EXCERPT

Abstract
Objectives. Glucokinase encoded by GCK is a key enzyme that facilitates phosphorylation of glucose to glucose-6-phosphate. Variants of GCK gene were shown to be associated with type 2 diabetes (T2D) and coronary heart disease (CHD). The goal of this study was to investigate the contribution of GCK gene-body methylation to the risk of CHD. Design and Methods. 36 patients (18 males and 18 females) and 36 age- and sex-matched controls were collected for the current methylation research. DNA methylation level of the CpG island (CGI) region on the GCK gene-body was measured through the sodium bisulfite DNA conversion and pyrosequencing technology. Results. Our results indicated that CHD cases have a much lower methylation level (49.77 ± 6.43%) compared with controls (54.47 ± 7.65%, P = 0.018). In addition, GCK gene-body methylation was found to be positively associated with aging in controls (r = 0.443, P = 0.010). Conclusions. Our study indicated that the hypomethylation of GCK gene-body was significantly associated with the risk of CHD. Aging correlates with an elevation of GCK methylation in healthy controls.
1. Introduction
Diabetes and cardiovascular disease (CVD) are two common diseases with close relationship [1]. At least 65% of diabetic patients died from heart diseases or stroke. Even when glucose levels are under control, diabetes would greatly increase twofold of the risk of heart disease and stroke [2]. As a major type of CVD, coronary heart disease (CHD) has drawn a lot of attention in its pathogenic mechanism. Evidence has shown that variation in CHD incidence and mortality among different populations may be explained by the interaction between environmental and genetic factors [3]. Environmental factors contributing to the development of CHD include diabetes, hypertension, plasma lipid, smoking, and obesity [4, 5].

APPLY WHAT YOU READ
1. In the glucokinase study excerpt, how many patients took part in the methylation research?
2. Repeat word for word the part of the glucokinase study excerpt from "1. Introduction" up to and including "obesity [4, 5].".
3. Carry on the glucokinase study excerpt from the point where it stops.
The material that comes next has no connection to the glucokinase study excerpt.

DATASET ENTRIES
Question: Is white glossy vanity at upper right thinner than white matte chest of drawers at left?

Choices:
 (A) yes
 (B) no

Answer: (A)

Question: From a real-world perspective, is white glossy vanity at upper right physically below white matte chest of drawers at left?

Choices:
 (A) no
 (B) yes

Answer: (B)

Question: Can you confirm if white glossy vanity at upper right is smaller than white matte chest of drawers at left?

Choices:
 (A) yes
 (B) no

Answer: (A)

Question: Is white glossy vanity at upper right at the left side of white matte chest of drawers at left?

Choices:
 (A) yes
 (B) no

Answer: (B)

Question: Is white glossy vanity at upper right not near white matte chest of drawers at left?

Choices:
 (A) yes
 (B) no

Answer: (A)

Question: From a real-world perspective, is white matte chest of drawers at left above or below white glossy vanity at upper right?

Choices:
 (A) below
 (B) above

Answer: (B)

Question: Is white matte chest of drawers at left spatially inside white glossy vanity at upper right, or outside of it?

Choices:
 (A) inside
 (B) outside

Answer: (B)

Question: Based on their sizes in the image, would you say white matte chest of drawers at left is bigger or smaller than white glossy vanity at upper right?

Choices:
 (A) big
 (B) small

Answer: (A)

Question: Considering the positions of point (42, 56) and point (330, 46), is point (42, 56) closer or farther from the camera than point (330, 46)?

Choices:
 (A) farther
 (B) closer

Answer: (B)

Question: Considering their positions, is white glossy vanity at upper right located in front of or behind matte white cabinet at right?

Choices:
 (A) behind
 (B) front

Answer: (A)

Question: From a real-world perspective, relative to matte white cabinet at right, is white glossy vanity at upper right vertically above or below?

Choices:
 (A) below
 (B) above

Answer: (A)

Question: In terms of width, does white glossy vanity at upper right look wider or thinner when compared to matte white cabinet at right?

RESPONSES
1. 36 patients, 18 males and 18 females.

2.
1. Introduction
Diabetes and cardiovascular disease (CVD) are two common diseases with close relationship [1]. At least 65% of diabetic patients died from heart diseases or stroke. Even when glucose levels are under control, diabetes would greatly increase twofold of the risk of heart disease and stroke [2]. As a major type of CVD, coronary heart disease (CHD) has drawn a lot of attention in its pathogenic mechanism. Evidence has shown that variation in CHD incidence and mortality among different populations may be explained by the interaction between environmental and genetic factors [3]. Environmental factors contributing to the development of CHD include diabetes, hypertension, plasma lipid, smoking, and obesity [4, 5].

3.
Aberrant epigenetic modifications may bridge the environmental and genetic factors and thus lead to pathological consequences such as diabetes and CVD [6]. Familial aggregation of CHD, diabetes, and obesity can reflect epigenetic processes that can be explained by common environmental factors such as diet habits [3, 7]. By introducing or removing CpG sites, some single nucleotide polymorphisms (SNPs) may impact gene expression through the alteration of DNA methylation level and contribute to the risk of disease [8].
DNA methylation is an important modification of epigenetics and often occurs at CpG dinucleotides in mammals [9]. Hypermethylation in promoter regions has been known to repress gene expression [10, 11]. However, DNA methylation in gene-body shows a bell-shaped correlation with gene expression [12, 13]. Specifically, genes with middle-level expression have higher levels of gene-body methylation in plants and invertebrates [13]. Positive correlation between expression and gene-body methylation is also presented in a variety of human tissue types [12, 14]. Adrian Bird proposed that gene-body methylation represented “orphan promoters” that might be used at the early stages of development [15]. Methylation of gene-body may activate the transcription of canonical gene, although the functions of the gene-body CGI remain largely unknown [11].
As a candidate gene of type 2 diabetes (T2D) [16], GCK encoded glucokinase that is a key enzyme of glucose phosphorylation [17, 18]. Studies have shown that the occurrence of cardiovascular morbidity and mortality is positively associated with the plasma glucose levels [19, 20]. Glucokinase is able to facilitate hepatic glucose uptake during hyperglycemia and determines the threshold for glucose-stimulated insulin secretion [17, 21–23]. The specific molecular mechanisms underlying the progression to hyperglycemic states remain uncertain. A GCK promoter variant (−30G>A, rs1799884) was shown to increase the risk of both T2D [24, 25] and CHD [26, 27]. Hypermethylation of hepatic GCK promoter in aging rats contributes to diabetogenic potential [28]. Human GCK CpG island (CGI) is located in the gene-body but not near promoter. Here, we performed an association study of GCK gene-body methylation with the risk of CHD in a well matched case-control cohort.
2. Materials and Methods
2.1. Samples and Clinical Data
36 CHD patients (18 males and 18 females) and 36 age- and sex-matched controls were collected from Ningbo Lihuili Hospital. The details of the inclusion criteria were presented in our previous publication [29]. All the collected individuals were Han Chinese from Ningbo city in eastern China. All of the experiments were approved by the Ethical Committee of Ningbo Lihuili Hospital, and written informed consent was obtained from all the subjects.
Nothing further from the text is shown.